This python project implements an activity recognition system trained on the UCF101 data set.
Some highlights include:
*A full pipeline from Dense Trajectory raw features to Fisher Vectors *Raw features are piped to the Fisher Vector generator, eliminating the need to store the large raw features *State-of-the-art performance for large action/event video datasets *Rudimentary baseline experiment implemented in baseline.py
Tunable parameters: *Number of modes used to construct Gaussian mixture models *Option to reduce dimensions of the 5 IDTF descriptors using PCA *Choice of classification model
The project depends on: *Improved Dense Trajectories: http://lear.inrialpes.fr/people/wang/improved_trajectories *Yael library: to compute the Fisher Vectors and GMMs. http://yael.gforge.inria.fr *scikit-learn: for classification models. http://scikit-learn.org/stable/ *UCF101 dataset: http://crcv.ucf.edu/data/UCF101.php
execute_script.sh illustrates the list of commands required to execute the pipeline.
Description of files:
-
computeIDTF.py *Resize the videos using ffmpeg.py file to 320x240 *Execute the IDTF binary, which is hard-coded in the file. *The IDTF binary can be downloaded at http://lear.inrialpes.fr/people/wang/improved_trajectories *saves temporary resized files in ./tmp directory
-
ffmpeg.py Python wrapper for basic ffmpeg operations. Used to resize the videos.
-
gmm.py *Computes the gmms.
Calls the computeIDTF module to generate the .feature video files that will be used to create GMMs These .feature files will be stored in the ./GMM_IDTFs directory. Each .feature file is on the order of 200MB.
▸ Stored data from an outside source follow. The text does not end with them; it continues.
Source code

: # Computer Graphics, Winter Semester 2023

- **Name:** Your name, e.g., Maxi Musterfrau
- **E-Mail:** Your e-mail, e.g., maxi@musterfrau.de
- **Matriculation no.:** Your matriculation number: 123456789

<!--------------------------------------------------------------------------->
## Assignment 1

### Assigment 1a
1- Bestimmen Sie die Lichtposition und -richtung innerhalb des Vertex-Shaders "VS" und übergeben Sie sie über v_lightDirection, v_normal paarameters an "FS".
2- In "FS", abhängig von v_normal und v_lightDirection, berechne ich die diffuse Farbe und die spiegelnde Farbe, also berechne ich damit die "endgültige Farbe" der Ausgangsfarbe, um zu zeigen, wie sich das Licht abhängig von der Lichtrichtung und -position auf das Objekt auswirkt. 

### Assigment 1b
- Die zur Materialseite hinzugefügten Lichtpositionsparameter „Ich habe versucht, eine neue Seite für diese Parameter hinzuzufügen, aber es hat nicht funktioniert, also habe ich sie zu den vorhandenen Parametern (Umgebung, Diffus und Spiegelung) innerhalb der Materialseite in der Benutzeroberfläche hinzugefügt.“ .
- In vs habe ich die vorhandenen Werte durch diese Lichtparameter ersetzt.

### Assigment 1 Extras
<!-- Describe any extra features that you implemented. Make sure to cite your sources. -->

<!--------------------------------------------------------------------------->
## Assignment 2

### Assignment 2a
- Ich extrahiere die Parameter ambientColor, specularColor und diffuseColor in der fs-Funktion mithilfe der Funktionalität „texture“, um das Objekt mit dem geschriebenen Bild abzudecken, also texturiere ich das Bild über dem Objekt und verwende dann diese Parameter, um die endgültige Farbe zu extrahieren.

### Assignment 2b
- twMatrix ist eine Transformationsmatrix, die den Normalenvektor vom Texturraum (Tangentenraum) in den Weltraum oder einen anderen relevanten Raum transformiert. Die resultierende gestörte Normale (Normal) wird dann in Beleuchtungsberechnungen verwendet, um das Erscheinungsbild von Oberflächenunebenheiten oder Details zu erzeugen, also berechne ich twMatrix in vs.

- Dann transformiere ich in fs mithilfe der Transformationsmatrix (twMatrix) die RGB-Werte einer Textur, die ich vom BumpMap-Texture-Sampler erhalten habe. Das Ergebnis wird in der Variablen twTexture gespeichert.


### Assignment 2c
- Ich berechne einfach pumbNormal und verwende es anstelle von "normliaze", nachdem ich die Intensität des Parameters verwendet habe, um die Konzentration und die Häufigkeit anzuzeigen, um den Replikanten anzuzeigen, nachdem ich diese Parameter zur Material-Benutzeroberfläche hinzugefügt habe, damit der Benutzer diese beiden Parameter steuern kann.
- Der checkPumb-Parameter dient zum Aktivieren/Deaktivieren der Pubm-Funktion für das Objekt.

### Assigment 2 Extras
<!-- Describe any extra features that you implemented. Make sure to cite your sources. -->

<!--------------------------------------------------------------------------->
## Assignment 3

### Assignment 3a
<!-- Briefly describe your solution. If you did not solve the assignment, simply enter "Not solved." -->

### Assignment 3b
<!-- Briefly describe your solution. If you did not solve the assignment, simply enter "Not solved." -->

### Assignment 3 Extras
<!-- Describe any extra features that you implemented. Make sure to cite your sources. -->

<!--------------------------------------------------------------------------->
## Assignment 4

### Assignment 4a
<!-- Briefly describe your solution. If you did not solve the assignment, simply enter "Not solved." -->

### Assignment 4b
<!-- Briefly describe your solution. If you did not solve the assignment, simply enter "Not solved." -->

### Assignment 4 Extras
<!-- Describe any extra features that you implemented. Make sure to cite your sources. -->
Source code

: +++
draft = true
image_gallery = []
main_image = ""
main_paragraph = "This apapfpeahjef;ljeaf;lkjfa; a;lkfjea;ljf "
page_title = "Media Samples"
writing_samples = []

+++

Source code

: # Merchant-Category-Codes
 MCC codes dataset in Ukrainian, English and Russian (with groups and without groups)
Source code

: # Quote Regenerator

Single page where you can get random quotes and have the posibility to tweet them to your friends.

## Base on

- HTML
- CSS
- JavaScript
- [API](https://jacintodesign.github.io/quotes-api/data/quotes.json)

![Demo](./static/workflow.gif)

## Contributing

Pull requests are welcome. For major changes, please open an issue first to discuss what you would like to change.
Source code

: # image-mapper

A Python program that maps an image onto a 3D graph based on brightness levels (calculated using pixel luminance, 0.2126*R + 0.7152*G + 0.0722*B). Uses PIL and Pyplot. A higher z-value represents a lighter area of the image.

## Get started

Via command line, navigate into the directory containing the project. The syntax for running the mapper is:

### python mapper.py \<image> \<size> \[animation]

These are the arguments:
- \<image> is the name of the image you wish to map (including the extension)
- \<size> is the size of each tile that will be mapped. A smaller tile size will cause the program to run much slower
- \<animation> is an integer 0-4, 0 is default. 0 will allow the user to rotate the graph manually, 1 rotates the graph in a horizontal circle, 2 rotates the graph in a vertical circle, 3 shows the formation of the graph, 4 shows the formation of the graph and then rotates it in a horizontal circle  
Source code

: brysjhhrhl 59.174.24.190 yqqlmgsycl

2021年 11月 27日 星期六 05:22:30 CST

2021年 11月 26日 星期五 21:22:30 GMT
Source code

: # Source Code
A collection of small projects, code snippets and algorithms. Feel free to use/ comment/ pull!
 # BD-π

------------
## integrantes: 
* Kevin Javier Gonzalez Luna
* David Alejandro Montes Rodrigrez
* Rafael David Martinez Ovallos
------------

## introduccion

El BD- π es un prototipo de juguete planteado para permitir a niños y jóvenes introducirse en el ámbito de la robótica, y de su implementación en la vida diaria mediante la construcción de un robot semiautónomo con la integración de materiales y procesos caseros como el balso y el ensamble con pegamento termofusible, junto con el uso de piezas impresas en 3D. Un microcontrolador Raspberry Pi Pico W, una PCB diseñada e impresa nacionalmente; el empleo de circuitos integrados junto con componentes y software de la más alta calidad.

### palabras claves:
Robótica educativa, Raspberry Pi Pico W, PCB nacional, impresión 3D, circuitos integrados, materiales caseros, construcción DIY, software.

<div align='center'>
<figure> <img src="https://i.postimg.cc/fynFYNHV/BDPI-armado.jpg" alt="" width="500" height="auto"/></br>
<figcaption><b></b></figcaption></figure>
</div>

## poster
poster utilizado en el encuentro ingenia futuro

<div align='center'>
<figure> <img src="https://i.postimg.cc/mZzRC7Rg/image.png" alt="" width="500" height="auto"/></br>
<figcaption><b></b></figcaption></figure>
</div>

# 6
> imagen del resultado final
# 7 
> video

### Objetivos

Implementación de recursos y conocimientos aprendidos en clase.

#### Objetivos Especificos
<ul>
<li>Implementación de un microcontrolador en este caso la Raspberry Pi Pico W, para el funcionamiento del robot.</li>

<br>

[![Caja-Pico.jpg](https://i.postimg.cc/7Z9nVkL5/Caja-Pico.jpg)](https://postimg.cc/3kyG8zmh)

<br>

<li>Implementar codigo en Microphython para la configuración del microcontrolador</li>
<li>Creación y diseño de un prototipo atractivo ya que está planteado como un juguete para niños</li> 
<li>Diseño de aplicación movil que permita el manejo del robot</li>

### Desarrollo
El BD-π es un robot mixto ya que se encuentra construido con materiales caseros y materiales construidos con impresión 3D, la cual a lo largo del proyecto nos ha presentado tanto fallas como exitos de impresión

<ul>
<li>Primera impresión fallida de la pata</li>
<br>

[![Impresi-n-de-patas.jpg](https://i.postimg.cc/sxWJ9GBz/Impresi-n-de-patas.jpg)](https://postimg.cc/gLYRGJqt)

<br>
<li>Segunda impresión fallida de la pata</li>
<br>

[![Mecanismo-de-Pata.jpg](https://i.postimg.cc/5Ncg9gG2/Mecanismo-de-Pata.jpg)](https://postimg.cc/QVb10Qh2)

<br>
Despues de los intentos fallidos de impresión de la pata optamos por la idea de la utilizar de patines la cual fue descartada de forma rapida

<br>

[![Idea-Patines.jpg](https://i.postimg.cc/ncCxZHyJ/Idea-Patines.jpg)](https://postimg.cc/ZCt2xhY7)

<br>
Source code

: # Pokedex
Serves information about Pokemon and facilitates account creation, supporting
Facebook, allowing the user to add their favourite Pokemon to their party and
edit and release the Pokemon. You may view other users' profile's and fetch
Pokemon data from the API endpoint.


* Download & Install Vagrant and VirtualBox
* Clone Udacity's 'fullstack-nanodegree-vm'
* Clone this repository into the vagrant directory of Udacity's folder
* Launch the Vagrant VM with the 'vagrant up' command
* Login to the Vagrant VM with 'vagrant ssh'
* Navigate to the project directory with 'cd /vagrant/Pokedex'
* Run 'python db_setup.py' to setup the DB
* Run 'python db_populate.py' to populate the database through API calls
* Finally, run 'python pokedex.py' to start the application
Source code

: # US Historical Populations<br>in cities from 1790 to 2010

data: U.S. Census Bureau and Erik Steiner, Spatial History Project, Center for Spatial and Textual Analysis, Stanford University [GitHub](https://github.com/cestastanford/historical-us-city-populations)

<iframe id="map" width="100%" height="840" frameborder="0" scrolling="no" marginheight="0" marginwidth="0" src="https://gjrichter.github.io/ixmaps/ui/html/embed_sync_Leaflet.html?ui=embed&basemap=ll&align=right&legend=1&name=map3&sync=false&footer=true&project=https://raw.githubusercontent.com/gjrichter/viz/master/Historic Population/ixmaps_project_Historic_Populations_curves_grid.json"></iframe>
Computes GMM for each of the 5 IDTF descriptor types (trajs, hogs, hofs, mbhxs, mbhys). Saves each of the GMMs in the specified file using python temporaryFile
-
IDT_feature.py *Handles a improved trajectory feature point The .feature files contain IDT features for each video. A single IDTF contains a few different pieces of information as described in http://lear.inrialpes.fr/people/wang/improved_trajectories
Most importantly, each IDTF contains each of the following descriptors.
- trajectory
- hog
- hof
- mbhx
- mbhy
-
computeFVs.py *extract IDTFs and compute the Fisher Vectors (FVs) for each of the videos in the input list (vid_in). The training and testing file splits are included in text files The Fisher Vectors are output in the ./UCF101_Fishers directory.
-
ThreadPool.py Python module I used to parallelize the computeFVs script.
-
computeFVstream Recieves stdin stream of IDTFs generated by the IDTF binary. Converts an IDTF from a video into a fisher vector. Prereq: GMM must have already been computed.
-
computeFV.py *Encodes a fisher vector. Requires IDTFs as input
-
compute_UC101_class_index.py Builds a dictionary of UCF101 class names to class index.
-
classify_library.py Custom library of methods useful when optimizing and working with the classifiers.
-
classify_experiment.py Script used to experiment with different settings for hyperparameters for SVM classifiers.
-
train_classify.py Python script to optimize the choice of hyperparameters for SVM classifiers. Outputs the results in the GridSearch_ouput file.
-
baseline.py Implements the baseline experiment. The baseline result involves extracting the first frame from each video and using this single image as the content to perform classification. The first frame for every video is resized to 240 x 320. PCA is performed on each image in order to reduce the dimensions. A multiclass linear SVM is used to classify the videos.